Le Père et le Christ étaient pleinement en communion dans ce projet de libération. Nous avons été créés avec un cerveau, des organes, des membres. Notre condition nous en fait éprouver les limites et les souffrances ; mais le Dieu d’amour nous donne aussi le salut à travers un être entier comme nous, corps, âme et esprit. Dès lors, nos perspectives peuvent changer. Oui, la Bonne Nouvelle et l’amour de Dieu sont proches de nous, il faut les attendre ou même les chercher chez notre prochain, celui ou celle qui est à côté de nous. Oui, notre être dans son entièreté, corps compris, malgré ses faiblesses, notre être tout entier est un lieu de bénédiction de la part de Dieu.
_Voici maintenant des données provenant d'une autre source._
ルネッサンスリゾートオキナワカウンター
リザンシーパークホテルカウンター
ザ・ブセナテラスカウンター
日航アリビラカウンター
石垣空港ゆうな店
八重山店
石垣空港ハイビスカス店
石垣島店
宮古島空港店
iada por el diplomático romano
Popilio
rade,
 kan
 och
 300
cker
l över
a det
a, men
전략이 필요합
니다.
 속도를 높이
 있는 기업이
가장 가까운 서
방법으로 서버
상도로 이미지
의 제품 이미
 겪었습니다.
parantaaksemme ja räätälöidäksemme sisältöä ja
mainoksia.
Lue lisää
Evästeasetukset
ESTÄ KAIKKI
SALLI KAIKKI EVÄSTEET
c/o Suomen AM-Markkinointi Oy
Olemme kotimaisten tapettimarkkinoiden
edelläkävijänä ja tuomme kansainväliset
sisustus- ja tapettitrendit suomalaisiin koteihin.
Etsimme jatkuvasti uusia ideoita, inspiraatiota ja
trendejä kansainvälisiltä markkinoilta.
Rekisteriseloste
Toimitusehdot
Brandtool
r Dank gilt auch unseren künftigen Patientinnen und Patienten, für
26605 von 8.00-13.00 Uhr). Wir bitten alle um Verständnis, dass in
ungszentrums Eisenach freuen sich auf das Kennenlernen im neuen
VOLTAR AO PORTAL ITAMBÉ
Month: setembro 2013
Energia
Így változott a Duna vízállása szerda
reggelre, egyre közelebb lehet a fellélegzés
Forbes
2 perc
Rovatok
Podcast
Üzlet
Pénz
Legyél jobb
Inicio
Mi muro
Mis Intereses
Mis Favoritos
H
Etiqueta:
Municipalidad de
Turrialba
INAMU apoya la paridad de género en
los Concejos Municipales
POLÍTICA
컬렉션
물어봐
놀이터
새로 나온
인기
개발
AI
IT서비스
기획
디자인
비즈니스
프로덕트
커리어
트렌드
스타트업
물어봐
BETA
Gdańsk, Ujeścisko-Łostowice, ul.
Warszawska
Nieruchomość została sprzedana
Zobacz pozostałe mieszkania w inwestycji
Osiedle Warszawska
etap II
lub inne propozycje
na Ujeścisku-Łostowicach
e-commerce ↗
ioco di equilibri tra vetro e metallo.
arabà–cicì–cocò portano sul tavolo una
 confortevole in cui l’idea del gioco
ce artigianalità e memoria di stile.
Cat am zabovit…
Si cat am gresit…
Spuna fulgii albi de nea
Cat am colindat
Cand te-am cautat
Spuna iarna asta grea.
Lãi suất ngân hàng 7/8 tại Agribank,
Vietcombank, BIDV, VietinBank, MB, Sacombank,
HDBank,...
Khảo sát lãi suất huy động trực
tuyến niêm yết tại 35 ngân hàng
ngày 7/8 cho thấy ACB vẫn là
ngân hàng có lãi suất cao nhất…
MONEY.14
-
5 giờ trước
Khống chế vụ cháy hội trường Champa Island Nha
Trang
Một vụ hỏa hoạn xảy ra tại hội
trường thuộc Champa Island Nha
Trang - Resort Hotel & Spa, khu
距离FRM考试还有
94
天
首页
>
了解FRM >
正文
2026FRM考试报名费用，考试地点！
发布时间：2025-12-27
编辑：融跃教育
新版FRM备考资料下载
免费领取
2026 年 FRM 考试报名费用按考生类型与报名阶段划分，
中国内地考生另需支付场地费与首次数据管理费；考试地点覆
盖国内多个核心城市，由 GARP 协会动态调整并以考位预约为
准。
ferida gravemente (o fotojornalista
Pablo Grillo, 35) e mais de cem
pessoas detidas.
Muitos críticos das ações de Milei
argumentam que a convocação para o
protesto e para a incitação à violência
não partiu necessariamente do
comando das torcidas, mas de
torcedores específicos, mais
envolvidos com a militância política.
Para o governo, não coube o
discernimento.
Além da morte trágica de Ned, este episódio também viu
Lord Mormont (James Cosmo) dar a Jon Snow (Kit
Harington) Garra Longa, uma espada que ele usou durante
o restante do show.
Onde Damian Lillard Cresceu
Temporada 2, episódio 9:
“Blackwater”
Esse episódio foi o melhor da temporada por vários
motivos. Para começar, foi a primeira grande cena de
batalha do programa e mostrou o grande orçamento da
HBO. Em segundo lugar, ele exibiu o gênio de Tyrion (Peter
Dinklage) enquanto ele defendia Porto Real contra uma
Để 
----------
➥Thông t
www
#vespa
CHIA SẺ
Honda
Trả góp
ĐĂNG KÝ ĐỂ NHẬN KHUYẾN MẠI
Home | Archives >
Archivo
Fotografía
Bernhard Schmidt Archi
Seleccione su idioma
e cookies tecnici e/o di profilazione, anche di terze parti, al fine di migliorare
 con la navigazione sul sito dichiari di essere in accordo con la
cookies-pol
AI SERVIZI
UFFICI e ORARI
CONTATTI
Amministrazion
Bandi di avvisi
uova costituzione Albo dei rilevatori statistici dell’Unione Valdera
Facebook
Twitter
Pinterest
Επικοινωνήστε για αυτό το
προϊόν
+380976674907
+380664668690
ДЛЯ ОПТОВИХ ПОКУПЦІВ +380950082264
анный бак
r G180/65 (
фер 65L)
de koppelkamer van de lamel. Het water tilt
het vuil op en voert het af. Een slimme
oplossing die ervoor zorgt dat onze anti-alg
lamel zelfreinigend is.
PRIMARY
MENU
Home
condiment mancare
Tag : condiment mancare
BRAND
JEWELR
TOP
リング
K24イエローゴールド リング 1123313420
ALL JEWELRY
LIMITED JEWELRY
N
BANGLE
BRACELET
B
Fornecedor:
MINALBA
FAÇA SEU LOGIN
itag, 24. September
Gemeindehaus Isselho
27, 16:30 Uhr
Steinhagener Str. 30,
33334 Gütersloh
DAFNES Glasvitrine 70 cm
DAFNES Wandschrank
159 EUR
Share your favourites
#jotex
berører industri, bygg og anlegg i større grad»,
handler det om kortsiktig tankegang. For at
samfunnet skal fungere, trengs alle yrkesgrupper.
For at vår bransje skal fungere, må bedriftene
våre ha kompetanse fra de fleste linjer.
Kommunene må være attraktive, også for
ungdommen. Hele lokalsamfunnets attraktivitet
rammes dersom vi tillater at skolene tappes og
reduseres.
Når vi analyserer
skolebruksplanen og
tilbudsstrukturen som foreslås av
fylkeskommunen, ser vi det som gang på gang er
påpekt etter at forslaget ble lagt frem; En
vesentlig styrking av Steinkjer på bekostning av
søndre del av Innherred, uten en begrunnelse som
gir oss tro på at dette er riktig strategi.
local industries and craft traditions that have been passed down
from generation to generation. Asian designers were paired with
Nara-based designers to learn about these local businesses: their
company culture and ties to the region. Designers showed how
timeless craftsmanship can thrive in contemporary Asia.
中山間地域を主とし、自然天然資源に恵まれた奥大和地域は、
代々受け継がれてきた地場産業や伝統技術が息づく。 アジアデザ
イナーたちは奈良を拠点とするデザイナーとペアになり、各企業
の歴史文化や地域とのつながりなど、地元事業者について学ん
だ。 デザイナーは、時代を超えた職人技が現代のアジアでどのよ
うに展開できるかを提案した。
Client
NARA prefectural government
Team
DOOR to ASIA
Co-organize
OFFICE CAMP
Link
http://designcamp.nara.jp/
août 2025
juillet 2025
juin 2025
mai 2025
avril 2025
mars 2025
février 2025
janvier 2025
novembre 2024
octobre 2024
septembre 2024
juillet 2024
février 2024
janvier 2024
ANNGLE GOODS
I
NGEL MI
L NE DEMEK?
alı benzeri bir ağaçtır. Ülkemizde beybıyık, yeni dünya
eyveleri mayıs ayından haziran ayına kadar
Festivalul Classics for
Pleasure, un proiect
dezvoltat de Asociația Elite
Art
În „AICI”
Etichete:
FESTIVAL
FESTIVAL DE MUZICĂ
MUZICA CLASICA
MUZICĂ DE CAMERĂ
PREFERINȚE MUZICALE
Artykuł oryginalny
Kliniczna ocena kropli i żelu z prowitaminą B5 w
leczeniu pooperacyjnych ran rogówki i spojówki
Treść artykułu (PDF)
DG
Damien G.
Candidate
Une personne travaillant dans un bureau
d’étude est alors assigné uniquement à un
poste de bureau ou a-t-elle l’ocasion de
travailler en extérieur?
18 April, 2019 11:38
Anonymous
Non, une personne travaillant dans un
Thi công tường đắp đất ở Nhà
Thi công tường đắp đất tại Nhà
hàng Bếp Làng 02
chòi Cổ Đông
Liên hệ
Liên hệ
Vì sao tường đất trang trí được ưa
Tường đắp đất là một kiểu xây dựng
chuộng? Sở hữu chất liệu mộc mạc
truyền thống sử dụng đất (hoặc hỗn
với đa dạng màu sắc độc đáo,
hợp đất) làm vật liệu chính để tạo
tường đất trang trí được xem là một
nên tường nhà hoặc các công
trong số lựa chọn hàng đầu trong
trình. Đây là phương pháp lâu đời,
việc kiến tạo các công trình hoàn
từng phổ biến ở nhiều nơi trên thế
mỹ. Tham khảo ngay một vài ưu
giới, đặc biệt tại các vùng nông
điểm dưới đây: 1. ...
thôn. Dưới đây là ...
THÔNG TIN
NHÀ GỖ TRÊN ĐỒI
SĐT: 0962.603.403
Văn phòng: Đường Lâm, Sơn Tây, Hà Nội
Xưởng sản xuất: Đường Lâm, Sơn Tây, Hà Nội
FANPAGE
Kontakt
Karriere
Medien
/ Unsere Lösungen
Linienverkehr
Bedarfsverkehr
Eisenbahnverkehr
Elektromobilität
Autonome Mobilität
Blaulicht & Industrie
Nos regards sur ceux qui nous entourent, et notre compréhension de notre propre corps peuvent être transformés. Il ne s’agit pas de basculer dans un culte du corps qui se confond bien souvent avec une idolâtrie de la jeunesse comme époque de tous les possibles. Mais sûrement pouvons-nous, nous protestants réformés, réinvestir nos enveloppes terrestres et nos sentiments ; sûrement pouvons-nous réhabiliter notre corps, nos émotions et notre raison comme formant un tout, une entité unique, intégrale, au-delà des limites perceptibles par nos sens.

Le Sauveur n’était pas qu’un esprit. A Noël, souvenons-nous que le salut est venu pleinement dans notre humanité. Dieu ne peut pas être davantage présent dans nos réalités, qu’il renouvelle. Alors aimons-le, comme le dit le commandement, « de tout notre cœur, de tout notre être, de toute notre pensée, et de toute notre force. » Amen.